In 2020, day trading has replaced sports betting as America's pastime. A full-blown retail mania has taken hold in buying and selling small lots of stocks and options, says Jim Bianco, head of the eponymous Bianco Research. This hyper engagement by millions of new investors, including individuals misplaced/displaced by the pandemic, has enhanced the risks of tripping the insider trading laws. With a large percentage of corporate employees working remotely, many publicly traded companies face higher risks of illegal use of financial data by insiders for monetary benefits and insider trading. For investment management firms, policing the use of material nonpublic information by teleworking money managers and analysts can pose substantial compliance challenges. Compliance managers' ability to have impromptu face-to-face discussions with analysts and portfolio managers to clarify and reinforce compliance procedures has been removed by remote working. 

Leadership stress has also been found to nudge decision-makers into cutting corners on quality control, cover up work-incidents, abuse/lie about sick days, and deceive customers. Corporate leaders have confessed that workplace pressures caused them to give minimal consideration towards unethical or illegal behavior. Blind Spots, a book by Ann E. Tenbrunsel and Max H. Bazerman, highlights that organizations with uncertainty, time pressure, short-term horizons, and isolation are sources for unethical behaviors. These environments can be ethical sinkholes that deplete the cognitive resources and are catalysts for the “ethical fading” process - the tendency to forget about our moral values and consequent implications of our actions. 

The standard approach to curbing dishonesty relies on enforcement and deterrence, i.e., increasing both the punishments and the likelihood of being caught. This approach, however, instead of encouraging people to be honest, teaches them to avoid punishment or to become better cheaters. External punishments can also crowd out internal motivation and further separate people from their moral compass. In a Wall Street Journal article,  Professor Dan Ariely, at Duke Universitystates that very few people steal to a maximal degree, but many good people cheat just a little here and there. While it is important to police egregious intentional misbehaviors, it is imperative to discourage the small and more ubiquitous forms of dishonesty. A research report by Professor Ariely and et al. has formulated an alternate 3-principle framework that can guide intervention policies to deter unethical behaviors.

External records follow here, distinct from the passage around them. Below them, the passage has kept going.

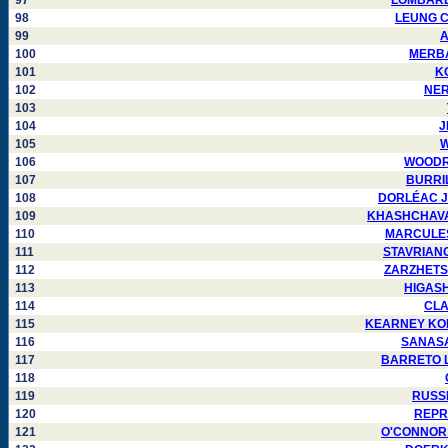
97
LOMBARDO 
98
LEUNG CH
99
A
100
MERBAH
101
KO
102
NERE
103
104
J
105
W
106
WOODRUM
107
BURRILL
108
DORLÉAC Jea
109
KHASHCHAVATSK
110
MARCULESCU
111
STAVRIANOS
112
ZARZHETSKIY
113
HIGASHI
114
CLAR
115
KEARNEY KONEN
116
SANASAR
117
BARRETO Lui
118
119
RUSSEL
120
REPRE
121
O'CONNOR Ri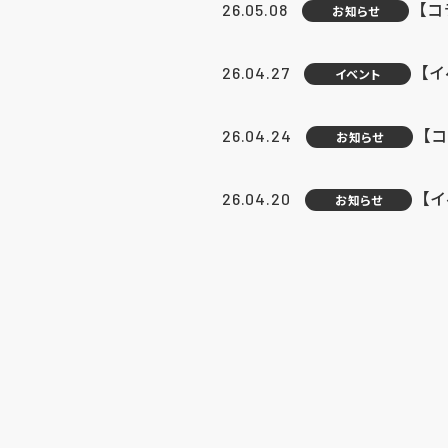
【
26.05.08
お知らせ
【
26.04.27
イベント
【
26.04.24
お知らせ
【
26.04.20
お知らせ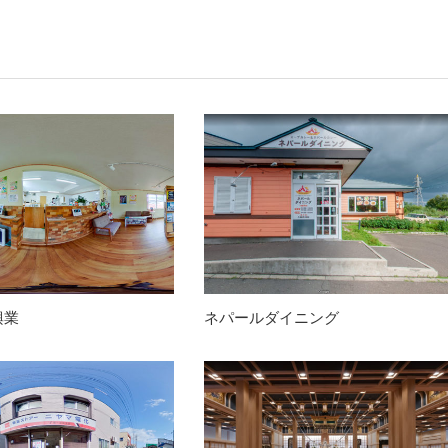
興業
ネパールダイニング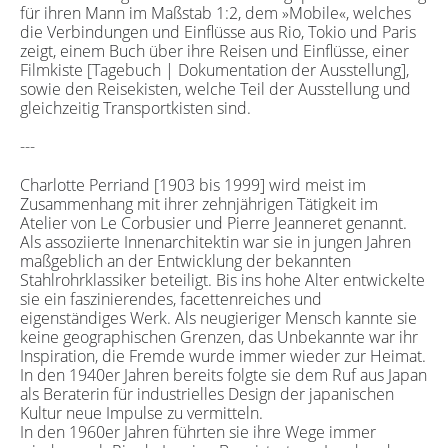
für ihren Mann im Maßstab 1:2, dem »Mobile«, welches
die Verbindungen und Einflüsse aus Rio, Tokio und Paris
zeigt, einem Buch über ihre Reisen und Einflüsse, einer
Filmkiste [Tagebuch | Dokumentation der Ausstellung],
sowie den Reisekisten, welche Teil der Ausstellung und
gleichzeitig Transportkisten sind.
---
Charlotte Perriand [1903 bis 1999] wird meist im
Zusammenhang mit ihrer zehnjährigen Tätigkeit im
Atelier von Le Corbusier und Pierre Jeanneret genannt.
Als assoziierte Innenarchitektin war sie in jungen Jahren
maßgeblich an der Entwicklung der bekannten
Stahlrohrklassiker beteiligt. Bis ins hohe Alter entwickelte
sie ein faszinierendes, facettenreiches und
eigenständiges Werk. Als neugieriger Mensch kannte sie
keine geographischen Grenzen, das Unbekannte war ihr
Inspiration, die Fremde wurde immer wieder zur Heimat.
In den 1940er Jahren bereits folgte sie dem Ruf aus Japan
als Beraterin für industrielles Design der japanischen
Kultur neue Impulse zu vermitteln.
In den 1960er Jahren führten sie ihre Wege immer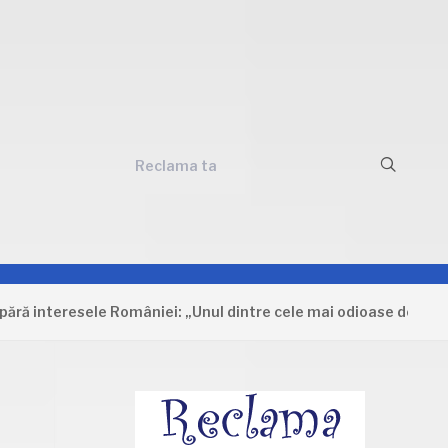
Reclama ta
nteresele României: „Unul dintre cele mai odioase documente ca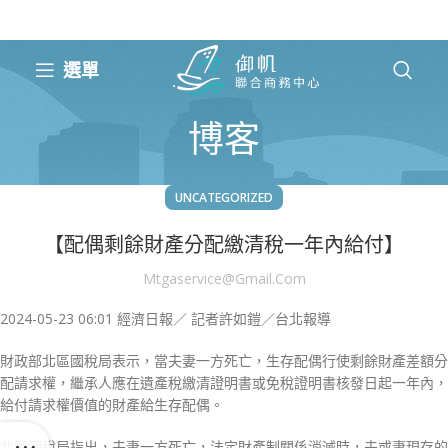
選單
博客
UNCATEGORIZED
【配偶剩餘財產分配繳清稅一年內給付】
Mtgaservice@gmail.com
2024-05-23 06:01
經濟日報／ 記者許如鎧／台北報導
財政部北區國稅局表示，當夫妻一方死亡，生存配偶行使剩餘財產差額分
配請求權，繼承人應在遺產稅繳清證明書或免稅證明書核發日起一年內，
給付請求權價值的財產給生存配偶。
北區國稅局指出，夫妻一方死亡，法定財產制關係消滅時，夫或妻現存的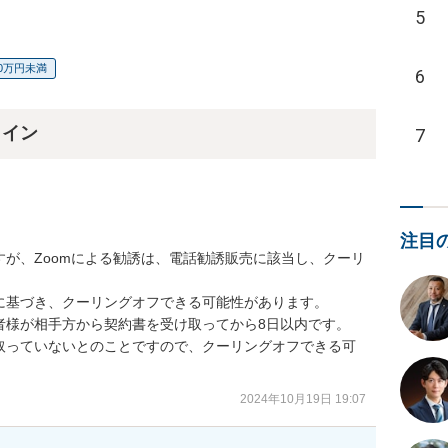
5
00万円未満
6
ライン
7
注目
が、Zoomによる勧誘は、電話勧誘販売に該当し、クーリ
基づき、クーリングオフできる可能性があります。

様が相手方から契約書を受け取ってから8日以内です。

取っていないとのことですので、クーリングオフできる可
2024年10月19日 19:07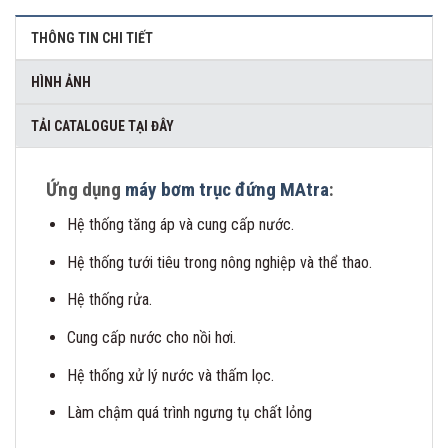
THÔNG TIN CHI TIẾT
HÌNH ẢNH
TẢI CATALOGUE TẠI ĐÂY
Ứng dụng
máy bơm trục đứng MAtra
:
Hệ thống tăng áp và cung cấp nước.
Hệ thống tưới tiêu trong nông nghiệp và thể thao.
Hệ thống rửa.
Cung cấp nước cho nồi hơi.
Hệ thống xử lý nước và thấm lọc.
Làm chậm quá trình ngưng tụ chất lỏng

While the COVID-19 pandemic has accelerated the trend towards Work From Anywhere, much more needs to be accomplished to address the ethics and compliance issues endemic in this new environment. While companies and individuals have made large fixed cost investments associated with moving from office to remote-working, the next steps require investments in technology, employee training, and adjustments to organizational structure to mitigate the ethics and compliance lapses.